Giudizio: 7.5 /10
Giunto al suo quarto film come regista Han Han, uno tra i più poliedrici personaggi del panorama culturale (e non solo) cinese, porta sullo schermo una storia che sembra completare un percorso cinematografico già iniziato con Duckweed che vedemmo al Far East Film Festival qualche anno fa: Pegasus è infatti il film più personale, più vicino al regista proprio perché tratta del mondo del rally , sport in cui Han Han ha primeggiato, una storia quindi che il regista sente certamente molto sua e nella quale ha persino agito come stunt man.
Uscito in patria nel periodo del Capodanno Lunare, quello più propizio al botteghino, giunge sugli schermi del FEFF a poco più di due mesi dalla prima portandosi dietro i notevoli incassi, il gradimento del pubblico ed il giudizio buono ricevuto dalla critica, nonostante il film appaia decisamente più commerciale rispetto ai precedenti.
Il protagonista è un pilota di rally, Zhang Chi, la cui carriera trionfale si è miseramente interrotta sei anni prima per aver partecipato ad una corsa clandestina ( anche se scopriremo che non era stata una idiozia gratuita) che gli ha portato il ritiro della patente e la sua rapida caduta in disgrazia.

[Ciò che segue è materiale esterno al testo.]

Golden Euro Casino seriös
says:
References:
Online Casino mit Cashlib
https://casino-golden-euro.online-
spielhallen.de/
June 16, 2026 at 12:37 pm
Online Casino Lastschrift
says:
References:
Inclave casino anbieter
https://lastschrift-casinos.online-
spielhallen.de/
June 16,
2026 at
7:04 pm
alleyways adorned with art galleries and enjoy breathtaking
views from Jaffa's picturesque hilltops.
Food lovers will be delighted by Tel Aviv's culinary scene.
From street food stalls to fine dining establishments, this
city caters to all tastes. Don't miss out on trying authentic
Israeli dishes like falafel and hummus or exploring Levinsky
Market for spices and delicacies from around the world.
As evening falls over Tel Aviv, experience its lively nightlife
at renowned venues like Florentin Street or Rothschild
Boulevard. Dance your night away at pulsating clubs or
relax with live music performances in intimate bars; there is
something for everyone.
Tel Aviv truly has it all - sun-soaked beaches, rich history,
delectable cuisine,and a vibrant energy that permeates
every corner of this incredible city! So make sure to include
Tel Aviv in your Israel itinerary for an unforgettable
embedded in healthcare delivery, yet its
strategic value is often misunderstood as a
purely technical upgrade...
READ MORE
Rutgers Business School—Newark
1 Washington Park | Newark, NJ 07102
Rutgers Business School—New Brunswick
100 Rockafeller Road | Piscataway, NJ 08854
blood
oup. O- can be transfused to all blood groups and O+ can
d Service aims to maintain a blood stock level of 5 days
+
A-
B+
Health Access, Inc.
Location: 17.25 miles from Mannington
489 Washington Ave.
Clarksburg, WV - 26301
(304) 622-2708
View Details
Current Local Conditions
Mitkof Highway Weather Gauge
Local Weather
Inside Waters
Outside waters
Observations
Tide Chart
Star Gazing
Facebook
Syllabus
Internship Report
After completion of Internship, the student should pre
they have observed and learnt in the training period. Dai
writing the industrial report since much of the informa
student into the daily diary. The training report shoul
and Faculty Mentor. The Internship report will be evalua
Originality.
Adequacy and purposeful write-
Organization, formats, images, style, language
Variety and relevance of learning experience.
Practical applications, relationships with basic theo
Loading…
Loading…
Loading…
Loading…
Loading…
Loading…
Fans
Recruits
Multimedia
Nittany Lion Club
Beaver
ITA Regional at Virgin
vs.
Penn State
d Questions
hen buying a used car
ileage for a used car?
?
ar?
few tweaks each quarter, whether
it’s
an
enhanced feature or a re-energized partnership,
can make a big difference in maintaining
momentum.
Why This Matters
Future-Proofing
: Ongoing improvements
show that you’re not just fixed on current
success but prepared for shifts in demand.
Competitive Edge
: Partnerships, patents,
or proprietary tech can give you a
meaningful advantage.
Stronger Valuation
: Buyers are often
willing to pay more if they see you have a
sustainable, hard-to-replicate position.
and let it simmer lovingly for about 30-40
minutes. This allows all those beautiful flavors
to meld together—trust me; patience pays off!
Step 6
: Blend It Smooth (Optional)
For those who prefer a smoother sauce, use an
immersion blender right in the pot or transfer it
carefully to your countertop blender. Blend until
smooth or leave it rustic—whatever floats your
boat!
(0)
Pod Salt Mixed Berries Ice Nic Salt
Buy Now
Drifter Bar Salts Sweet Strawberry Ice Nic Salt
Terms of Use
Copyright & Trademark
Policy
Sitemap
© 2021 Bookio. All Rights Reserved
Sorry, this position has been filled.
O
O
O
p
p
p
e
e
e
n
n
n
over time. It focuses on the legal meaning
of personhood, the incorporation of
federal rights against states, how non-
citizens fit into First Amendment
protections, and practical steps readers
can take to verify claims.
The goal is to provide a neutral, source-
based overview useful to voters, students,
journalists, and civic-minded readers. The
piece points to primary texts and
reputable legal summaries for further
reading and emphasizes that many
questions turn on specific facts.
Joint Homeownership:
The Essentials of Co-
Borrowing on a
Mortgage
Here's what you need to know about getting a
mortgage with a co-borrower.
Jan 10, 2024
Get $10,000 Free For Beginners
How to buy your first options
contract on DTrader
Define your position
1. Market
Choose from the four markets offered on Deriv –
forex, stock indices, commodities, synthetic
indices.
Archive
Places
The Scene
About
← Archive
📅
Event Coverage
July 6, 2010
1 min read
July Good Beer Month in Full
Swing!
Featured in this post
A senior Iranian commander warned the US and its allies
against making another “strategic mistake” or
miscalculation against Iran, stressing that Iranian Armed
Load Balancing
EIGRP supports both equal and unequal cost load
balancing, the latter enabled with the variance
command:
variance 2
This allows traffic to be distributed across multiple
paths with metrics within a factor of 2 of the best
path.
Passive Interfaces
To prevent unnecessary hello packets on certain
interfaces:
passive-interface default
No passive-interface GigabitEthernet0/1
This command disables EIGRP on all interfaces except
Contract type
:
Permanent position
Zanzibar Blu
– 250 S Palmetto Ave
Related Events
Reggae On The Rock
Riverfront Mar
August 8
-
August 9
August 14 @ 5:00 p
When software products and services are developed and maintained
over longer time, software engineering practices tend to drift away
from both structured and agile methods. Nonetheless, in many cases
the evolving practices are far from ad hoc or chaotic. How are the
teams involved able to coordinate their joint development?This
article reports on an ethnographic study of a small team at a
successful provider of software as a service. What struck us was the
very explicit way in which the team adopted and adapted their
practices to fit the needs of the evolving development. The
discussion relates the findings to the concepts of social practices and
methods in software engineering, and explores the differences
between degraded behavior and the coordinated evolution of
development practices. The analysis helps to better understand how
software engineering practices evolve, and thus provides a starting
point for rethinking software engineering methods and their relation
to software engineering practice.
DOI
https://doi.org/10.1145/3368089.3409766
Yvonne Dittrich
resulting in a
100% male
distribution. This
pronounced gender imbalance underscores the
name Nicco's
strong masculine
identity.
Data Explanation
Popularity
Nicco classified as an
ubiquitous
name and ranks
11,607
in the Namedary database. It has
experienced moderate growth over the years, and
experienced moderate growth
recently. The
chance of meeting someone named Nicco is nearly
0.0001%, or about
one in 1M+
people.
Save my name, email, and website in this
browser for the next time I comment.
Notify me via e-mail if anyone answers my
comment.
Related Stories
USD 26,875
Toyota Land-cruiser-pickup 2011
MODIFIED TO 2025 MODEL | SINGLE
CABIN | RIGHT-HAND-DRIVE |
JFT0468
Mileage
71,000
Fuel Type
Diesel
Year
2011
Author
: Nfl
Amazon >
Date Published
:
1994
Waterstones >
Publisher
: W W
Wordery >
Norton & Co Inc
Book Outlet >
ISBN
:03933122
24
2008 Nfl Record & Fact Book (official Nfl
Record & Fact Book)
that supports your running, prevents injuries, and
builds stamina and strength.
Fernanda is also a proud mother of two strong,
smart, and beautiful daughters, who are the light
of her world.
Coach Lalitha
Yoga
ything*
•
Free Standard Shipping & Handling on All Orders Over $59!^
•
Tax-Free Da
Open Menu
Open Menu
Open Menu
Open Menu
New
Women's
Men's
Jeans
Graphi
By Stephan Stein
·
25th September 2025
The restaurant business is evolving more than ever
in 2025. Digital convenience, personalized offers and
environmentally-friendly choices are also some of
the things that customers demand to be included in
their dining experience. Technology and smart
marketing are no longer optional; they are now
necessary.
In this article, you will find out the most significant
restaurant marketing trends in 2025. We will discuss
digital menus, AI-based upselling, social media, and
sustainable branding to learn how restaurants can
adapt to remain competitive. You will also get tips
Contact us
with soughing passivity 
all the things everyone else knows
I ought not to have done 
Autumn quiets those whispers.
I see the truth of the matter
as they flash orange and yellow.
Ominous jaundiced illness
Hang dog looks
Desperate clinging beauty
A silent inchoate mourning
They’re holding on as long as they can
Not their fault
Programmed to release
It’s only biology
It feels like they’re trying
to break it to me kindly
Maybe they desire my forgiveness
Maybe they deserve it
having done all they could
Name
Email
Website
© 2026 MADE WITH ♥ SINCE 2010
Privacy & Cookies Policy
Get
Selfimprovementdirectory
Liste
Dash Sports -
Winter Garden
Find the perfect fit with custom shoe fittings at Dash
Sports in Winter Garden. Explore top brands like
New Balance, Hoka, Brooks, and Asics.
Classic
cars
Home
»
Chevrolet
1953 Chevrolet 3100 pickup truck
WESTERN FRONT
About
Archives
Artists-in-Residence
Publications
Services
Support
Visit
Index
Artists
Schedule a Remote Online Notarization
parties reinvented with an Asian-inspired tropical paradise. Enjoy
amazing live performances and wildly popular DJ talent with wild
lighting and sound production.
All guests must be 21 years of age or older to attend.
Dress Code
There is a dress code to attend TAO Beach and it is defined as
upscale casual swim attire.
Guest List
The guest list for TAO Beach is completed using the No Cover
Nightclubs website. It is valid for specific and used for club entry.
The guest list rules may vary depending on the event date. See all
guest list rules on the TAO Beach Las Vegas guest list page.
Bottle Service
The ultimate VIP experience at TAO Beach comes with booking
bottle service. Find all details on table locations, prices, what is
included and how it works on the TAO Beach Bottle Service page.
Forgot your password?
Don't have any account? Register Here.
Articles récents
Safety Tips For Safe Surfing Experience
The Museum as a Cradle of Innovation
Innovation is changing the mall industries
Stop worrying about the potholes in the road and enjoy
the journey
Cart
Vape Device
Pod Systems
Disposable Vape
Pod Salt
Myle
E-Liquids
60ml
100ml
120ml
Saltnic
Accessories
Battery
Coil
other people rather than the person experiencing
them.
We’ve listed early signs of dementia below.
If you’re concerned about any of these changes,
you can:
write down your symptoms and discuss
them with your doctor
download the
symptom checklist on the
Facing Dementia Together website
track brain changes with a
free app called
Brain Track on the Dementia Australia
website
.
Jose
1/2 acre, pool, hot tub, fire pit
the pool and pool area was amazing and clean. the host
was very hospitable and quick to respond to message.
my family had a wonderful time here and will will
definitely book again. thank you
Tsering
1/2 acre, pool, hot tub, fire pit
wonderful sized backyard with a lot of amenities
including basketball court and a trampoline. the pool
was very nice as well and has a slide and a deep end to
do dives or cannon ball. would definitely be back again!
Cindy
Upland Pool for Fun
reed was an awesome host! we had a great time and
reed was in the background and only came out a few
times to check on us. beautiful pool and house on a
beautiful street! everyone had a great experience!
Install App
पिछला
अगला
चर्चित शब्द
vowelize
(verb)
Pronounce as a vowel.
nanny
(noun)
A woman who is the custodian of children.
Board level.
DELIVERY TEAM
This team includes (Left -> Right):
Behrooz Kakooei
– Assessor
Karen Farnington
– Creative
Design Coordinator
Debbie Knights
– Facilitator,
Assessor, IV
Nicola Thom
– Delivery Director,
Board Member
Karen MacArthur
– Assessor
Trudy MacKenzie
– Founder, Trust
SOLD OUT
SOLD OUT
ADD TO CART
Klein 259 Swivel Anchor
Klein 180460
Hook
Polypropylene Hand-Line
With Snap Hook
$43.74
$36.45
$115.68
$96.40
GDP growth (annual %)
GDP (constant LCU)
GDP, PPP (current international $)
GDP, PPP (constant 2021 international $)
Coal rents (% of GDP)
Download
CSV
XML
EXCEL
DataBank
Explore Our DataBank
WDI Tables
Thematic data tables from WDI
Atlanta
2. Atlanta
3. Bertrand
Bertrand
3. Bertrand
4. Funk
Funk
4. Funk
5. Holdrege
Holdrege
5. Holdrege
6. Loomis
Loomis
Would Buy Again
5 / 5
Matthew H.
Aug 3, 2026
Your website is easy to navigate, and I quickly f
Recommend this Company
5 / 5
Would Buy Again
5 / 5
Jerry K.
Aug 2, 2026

Ora vive in un modesto appartamento su un terrazzo con veduta spettacolare su Shanghai con un figlio di sei anni che si è messo sulle spalle avendolo trovato in fasce sulla sua macchina sei anni prima pensando che ciò ne indicasse la paternità e che lo vede ancora come un eroe seppure in disarmo.
Considerandosi ancora un asso del volante, soprattutto per il suo credo filosofico sullo sport e su come affrontarlo, Zhang chiede alle autorità di poter tornare alle gare e cimentarsi con le nuove leve di piloti che hanno preso il suo posto; ha quindi inizio la trafila tragicomica per riottenere la patente, trovare una macchina , richiamare a sé il copilota che vive facendo il pupazzo in un parco divertimenti, riallacciare vecchi rapporti.